[[ EXERCISE DATA, beginning ]]
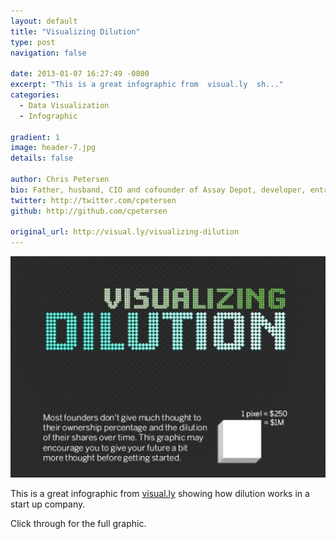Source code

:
 ```yaml
---
layout: default
title: "Visualizing Dilution"
type: post
navigation: false

date: 2013-01-07 16:27:49 -0800
excerpt: "This is a great infographic from  visual.ly  sh..."
categories:
  - Data Visualization
  - Infographic

gradient: 1
image: header-7.jpg
details: false

author: Chris Petersen
bio: Father, husband, CIO and cofounder of Assay Depot, developer, entrepreneur and technologist.
twitter: http://twitter.com/cpetersen
github: http://github.com/cpetersen

original_url: http://visual.ly/visualizing-dilution
---
```



  ![884a216d513be435ac2046ee0ccb6e74.png](/assets/import/884a216d513be435ac2046ee0ccb6e74.png) 

 This is a great infographic from  [visual.ly](http://visual.ly)  showing how dilution works in a start up company.

 Click through for the full graphic.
[[ EXERCISE DATA, end ]]
AIM OF THE EXERCISE
Respond with nothing but the number of lines in the data above that include the word "cpetersen".

SOLUTION
2